Balancing Risks PDF Author: Jeffrey W. Taliaferro
Publisher: Cornell University Press
ISBN: 1501720252
Category : Political Science
Languages : en
Pages : 329

Get Book Here

Book Description
Great powers often initiate risky military and diplomatic inventions in far-off, peripheral regions that pose no direct threat to them, risking direct confrontation with rivals in strategically inconsequential places. Why do powerful countries behave in a way that leads to entrapment in prolonged, expensive, and self-defeating conflicts? Jeffrey W. Taliaferro suggests that such interventions are driven by the refusal of senior officials to accept losses in their state's relative power, international status, or prestige. Instead of cutting their losses, leaders often continue to invest blood and money in failed excursions into the periphery. Their policies may seem to be driven by rational concerns about power and security, but Taliaferro deems them to be at odds with the master explanation of political realism. Taliaferro constructs a "balance-of-risk" theory of foreign policy that draws on defensive realism (in international relations) and prospect theory (in psychology). He illustrates the power of this new theory in several case narratives: Germany's initiation and escalation of the 1905 and 1911 Moroccan crises, the United States' involvement in the Korean War in 1950–52, and Japan's entanglement in the second Sino-Japanese war in 1937–40 and its decisions for war with the U.S. in 1940–41.
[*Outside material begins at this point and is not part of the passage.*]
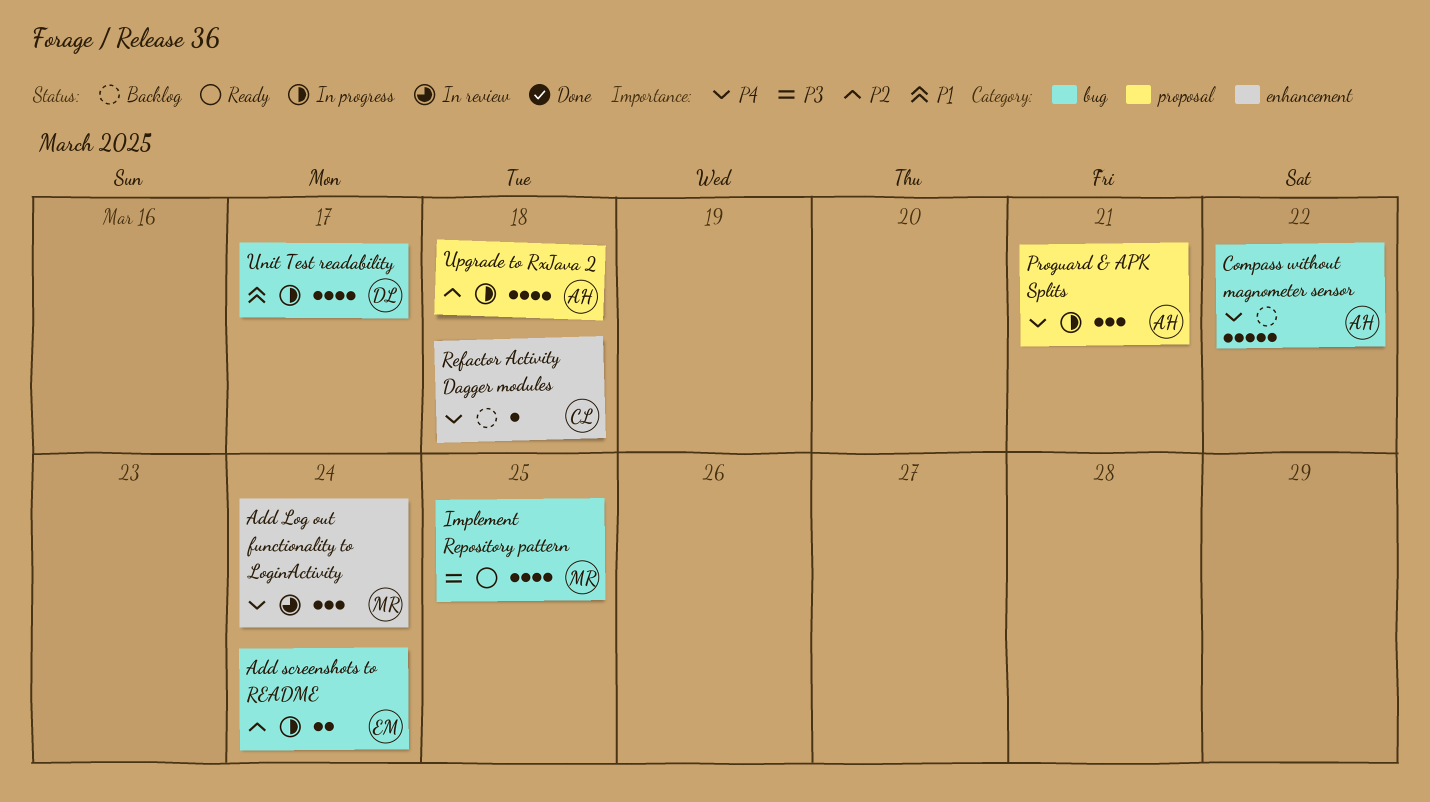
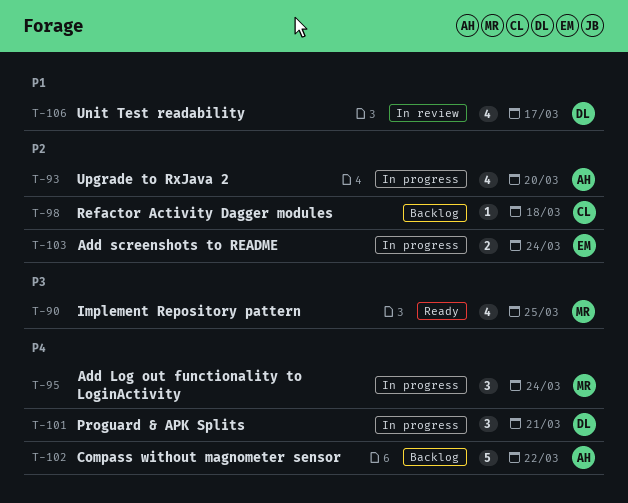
Add Log out functionality to LoginActivity, status: In review -> In progress
Proguard & APK Splits, owner: AH -> DL
Refactor Activity Dagger modules, priority: P4 -> P2
Unit Test readability, status: In progress -> In review
Upgrade to RxJava 2, due: Mar 18 -> Mar 20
Capitalist Diversity on Europe's Periphery

Capitalist Diversity on Europe's Periphery PDF Author: Dorothee Bohle
Publisher: Cornell University Press
ISBN: 0801465222
Category : Political Science
Languages : en
Pages : 305

Get Book Here

Book Description
With the collapse of the Council for Mutual Economic Assistance in 1991, the Eastern European nations of the former socialist bloc had to figure out their newly capitalist future. Capitalism, they found, was not a single set of political-economic relations. Rather, they each had to decide what sort of capitalist nation to become. In Capitalist Diversity on Europe's Periphery, Dorothee Bohle and Béla Geskovits trace the form that capitalism took in each country, the assets and liabilities left behind by socialism, the transformational strategies embraced by political and technocratic elites, and the influence of transnational actors and institutions. They also evaluate the impact of three regional shocks: the recession of the early 1990s, the rolling global financial crisis that started in July 1997, and the political shocks that attended EU enlargement in 2004.Bohle and Greskovits show that the postsocialist states have established three basic variants of capitalist political economy: neoliberal, embedded neoliberal, and neocorporatist. The Baltic states followed a neoliberal prescription: low controls on capital, open markets, reduced provisions for social welfare. The larger states of central and eastern Europe (Poland, Hungary, and the Czech and Slovak republics) have used foreign investment to stimulate export industries but retained social welfare regimes and substantial government power to enforce industrial policy. Slovenia has proved to be an outlier, successfully mixing competitive industries and neocorporatist social inclusion. Bohle and Greskovits also describe the political contention over such arrangements in Romania, Bulgaria, and Croatia. A highly original and theoretically sophisticated typology of capitalism in postsocialist Europe, this book is unique in the breadth and depth of its conceptually coherent and empirically rich comparative analysis.